Throughout the course of the readiness test, the Pentagon high command and the White House were interested in whether Soviet intelligence had detected any of the military measures. Unless Moscow noticed unusual patterns in U.S. military activity around the world, the readiness test would not make the Soviets think twice, which is what Nixon wanted them to do. During the readiness test, CINCSTRIKE (Commander-in-Chief, Strike Command)--an ancestor of today's Central Command--had sent MIDEASTFOR (Middle East Force) ships into the Gulf of Aden (part of the MEAFSA, or Middle East/Southern Asia and Africa South of the Sahara, region). As indicated in Wheeler's report the Soviet navy has noticed the movement of U.S. ships in the Gulf of Aden. In light of the Soviet reaction, and presumably to ensure that the Soviets kept on noticing, the Joint Chiefs recommended continuing the naval exercise.


Document 11: Cable from Strategic Air Command Headquarters to 12 Air Division et al., "Increased Readiness Posture," 23 October 1969, Top Secret

Source: Air Force 1995 FOIA Release

CINCSAC, General Bruce Holloway, also came up with suggestions to increase the readiness level of U.S. military forces in ways that presumably would be visible to Soviet observers. Typifying the technical and organizational complexity of military action, this message to SAC commanders in the field ordered them to prepare selected aircraft for "maintenance generation" and airborne alert. The former meant that aircraft would be on the "highest state of maintenance readiness": while not in "cocked" ground alert posture with crews on board, the bombers would have nuclear weapons on board and would be otherwise ready to fly. For the airborne alert mission, codenamed "Giant Lance," aircraft from the 92nd strategic aerospace wing would fly nuclear-armed airborne alerts in the "Eilson East SEAGA orbit" with "implementation hour" beginning late in the day on 26 October. In other words, they would be flying in an orbit over Eastern Alaska, not far from Eilson air base. The Eilson East orbit was one of a number of "orbits" (Northern Pacific, Western Alaska, Eastern Atlantic, etc.) in which alerted bomber and tanker aircraft could fly in the SEAGA--Selective Employment of Air and Ground Alert--program. SAC had established SEAGA in the late 1960s to give policymakers various nuclear alert options during a politico-military crisis.


Document 12: Cable from JCS to all Commanders of Unified and Specified Commands, "Increased Readiness Posture," 28 October 1969, Top Secret

Source: NARA, Record Group 218. Records of the Chairman Joint Chiefs of Staff, Earle Wheeler Papers, box 109, "381 World-Wide Increased Readiness Posture (October 69)", released under FOIA

With this message, the JCS ordered the CINCs to end the readiness test early in the morning of 30 October and to restore units to normal operating status. Thus, ended a military operation that would remain secret until the early 1980s.


Notes

1. Author of the prize-winning Nixon's Vietnam War (Lawrence: University Press of Kansas, 1998), Kimball recently completed a book entitled Smoking Guns and Puzzle Pieces: Secret Files and Tapes About the Vietnam War and Triangular Diplomacy, 1969-1975, which will be published by the University Press of Kansas.

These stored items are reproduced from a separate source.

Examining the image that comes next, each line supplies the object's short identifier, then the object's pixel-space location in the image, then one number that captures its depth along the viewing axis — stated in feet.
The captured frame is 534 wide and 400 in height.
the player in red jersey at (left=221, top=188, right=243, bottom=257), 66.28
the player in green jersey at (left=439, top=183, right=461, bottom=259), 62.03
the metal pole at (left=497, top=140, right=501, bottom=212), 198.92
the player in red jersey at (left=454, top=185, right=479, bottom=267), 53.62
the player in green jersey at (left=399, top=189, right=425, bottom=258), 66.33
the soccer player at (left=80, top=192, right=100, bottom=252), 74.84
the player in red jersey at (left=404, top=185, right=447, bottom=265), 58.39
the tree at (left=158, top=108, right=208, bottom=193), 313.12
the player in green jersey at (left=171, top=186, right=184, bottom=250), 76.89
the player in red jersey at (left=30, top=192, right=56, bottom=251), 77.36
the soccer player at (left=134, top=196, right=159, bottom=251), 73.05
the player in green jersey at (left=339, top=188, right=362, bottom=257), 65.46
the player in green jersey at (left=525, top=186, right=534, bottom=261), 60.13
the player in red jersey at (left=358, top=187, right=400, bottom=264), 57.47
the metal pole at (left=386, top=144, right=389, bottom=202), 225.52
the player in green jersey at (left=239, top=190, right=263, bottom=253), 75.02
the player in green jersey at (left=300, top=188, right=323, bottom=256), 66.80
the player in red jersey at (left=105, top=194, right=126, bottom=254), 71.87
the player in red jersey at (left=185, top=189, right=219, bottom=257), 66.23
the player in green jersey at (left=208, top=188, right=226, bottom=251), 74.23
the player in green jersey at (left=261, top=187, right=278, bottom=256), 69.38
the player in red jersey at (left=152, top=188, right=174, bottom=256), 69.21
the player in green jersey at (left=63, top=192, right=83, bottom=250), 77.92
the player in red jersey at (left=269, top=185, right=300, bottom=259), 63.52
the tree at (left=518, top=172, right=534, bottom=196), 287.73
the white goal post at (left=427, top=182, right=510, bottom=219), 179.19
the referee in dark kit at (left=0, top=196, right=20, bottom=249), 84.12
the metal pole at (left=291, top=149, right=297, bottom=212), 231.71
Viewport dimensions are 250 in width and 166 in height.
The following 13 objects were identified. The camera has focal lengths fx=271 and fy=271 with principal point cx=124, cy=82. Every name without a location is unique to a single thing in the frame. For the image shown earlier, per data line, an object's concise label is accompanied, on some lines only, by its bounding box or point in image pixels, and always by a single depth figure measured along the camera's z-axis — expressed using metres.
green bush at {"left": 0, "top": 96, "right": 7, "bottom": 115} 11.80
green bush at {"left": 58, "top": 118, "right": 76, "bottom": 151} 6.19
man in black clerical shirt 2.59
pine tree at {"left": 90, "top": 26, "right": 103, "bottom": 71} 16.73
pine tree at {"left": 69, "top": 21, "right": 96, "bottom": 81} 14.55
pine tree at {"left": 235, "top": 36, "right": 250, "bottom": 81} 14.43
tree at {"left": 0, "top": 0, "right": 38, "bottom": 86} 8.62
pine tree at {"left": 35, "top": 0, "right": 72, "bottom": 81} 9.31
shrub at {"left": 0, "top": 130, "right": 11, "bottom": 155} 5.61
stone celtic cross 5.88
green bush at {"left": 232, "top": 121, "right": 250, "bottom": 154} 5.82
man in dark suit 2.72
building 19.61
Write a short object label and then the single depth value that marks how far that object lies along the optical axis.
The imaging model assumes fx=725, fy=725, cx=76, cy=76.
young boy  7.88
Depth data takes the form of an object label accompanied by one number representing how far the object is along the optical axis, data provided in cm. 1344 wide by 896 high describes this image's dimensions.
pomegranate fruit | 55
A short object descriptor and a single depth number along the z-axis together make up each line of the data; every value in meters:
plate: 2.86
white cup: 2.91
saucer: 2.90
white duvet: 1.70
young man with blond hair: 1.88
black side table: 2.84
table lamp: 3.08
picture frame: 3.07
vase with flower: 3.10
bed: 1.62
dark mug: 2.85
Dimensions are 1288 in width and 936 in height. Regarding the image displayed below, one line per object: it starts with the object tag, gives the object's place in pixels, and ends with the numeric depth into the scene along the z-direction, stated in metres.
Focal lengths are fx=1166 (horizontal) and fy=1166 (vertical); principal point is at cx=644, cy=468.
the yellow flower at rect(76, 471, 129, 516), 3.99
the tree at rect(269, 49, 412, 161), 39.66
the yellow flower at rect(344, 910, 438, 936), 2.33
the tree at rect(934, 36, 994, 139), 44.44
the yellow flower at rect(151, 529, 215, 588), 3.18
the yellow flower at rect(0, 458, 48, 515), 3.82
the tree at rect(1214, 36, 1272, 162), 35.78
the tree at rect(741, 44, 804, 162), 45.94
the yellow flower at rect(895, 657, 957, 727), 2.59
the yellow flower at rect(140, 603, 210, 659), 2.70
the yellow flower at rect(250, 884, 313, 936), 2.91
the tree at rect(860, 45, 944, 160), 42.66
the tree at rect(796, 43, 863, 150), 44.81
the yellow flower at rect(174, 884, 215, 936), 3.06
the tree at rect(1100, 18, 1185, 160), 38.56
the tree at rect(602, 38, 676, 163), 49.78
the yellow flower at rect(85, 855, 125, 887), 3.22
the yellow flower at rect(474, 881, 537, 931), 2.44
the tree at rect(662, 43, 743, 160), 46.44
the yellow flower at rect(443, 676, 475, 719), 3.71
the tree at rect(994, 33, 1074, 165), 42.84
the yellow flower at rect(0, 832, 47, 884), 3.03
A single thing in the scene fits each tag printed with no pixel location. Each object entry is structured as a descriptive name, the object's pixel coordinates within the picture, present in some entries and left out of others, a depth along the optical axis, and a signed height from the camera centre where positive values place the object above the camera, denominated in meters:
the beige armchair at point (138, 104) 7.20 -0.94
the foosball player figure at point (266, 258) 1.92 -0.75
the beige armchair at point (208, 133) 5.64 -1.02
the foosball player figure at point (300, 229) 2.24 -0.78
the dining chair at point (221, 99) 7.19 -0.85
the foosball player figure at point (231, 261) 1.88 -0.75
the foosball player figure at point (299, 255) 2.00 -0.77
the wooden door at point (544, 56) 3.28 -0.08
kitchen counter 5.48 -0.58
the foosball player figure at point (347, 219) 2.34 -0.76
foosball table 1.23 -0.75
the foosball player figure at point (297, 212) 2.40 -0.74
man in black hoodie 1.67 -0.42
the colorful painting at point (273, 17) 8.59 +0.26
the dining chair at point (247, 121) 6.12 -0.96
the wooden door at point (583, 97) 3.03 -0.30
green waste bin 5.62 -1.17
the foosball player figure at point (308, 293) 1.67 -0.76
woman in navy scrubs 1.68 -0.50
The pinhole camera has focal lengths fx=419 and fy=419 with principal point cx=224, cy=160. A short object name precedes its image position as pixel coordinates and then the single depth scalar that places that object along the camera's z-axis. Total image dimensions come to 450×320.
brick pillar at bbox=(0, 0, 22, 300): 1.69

2. In the old War Department decimal filing system, 381 refers to military plans and planning.

3. Administrative problems explained part of the delay; unfortunately, the Archive's request was folded into a very large request for Wheeler files made by another individual.

4. See, for example, Raymond L. Garthoff, Detente and Confrontation: American Soviet Relations from Nixon to Reagan, 2nd edition (Washington, D.C., Brookings Institution, 1994), pp. 83-84.

5. Harry Robbins Haldeman, The Haldeman Diaries: Inside the Nixon White House (Santa Monica, CA : Sony Imagesoft, 1994).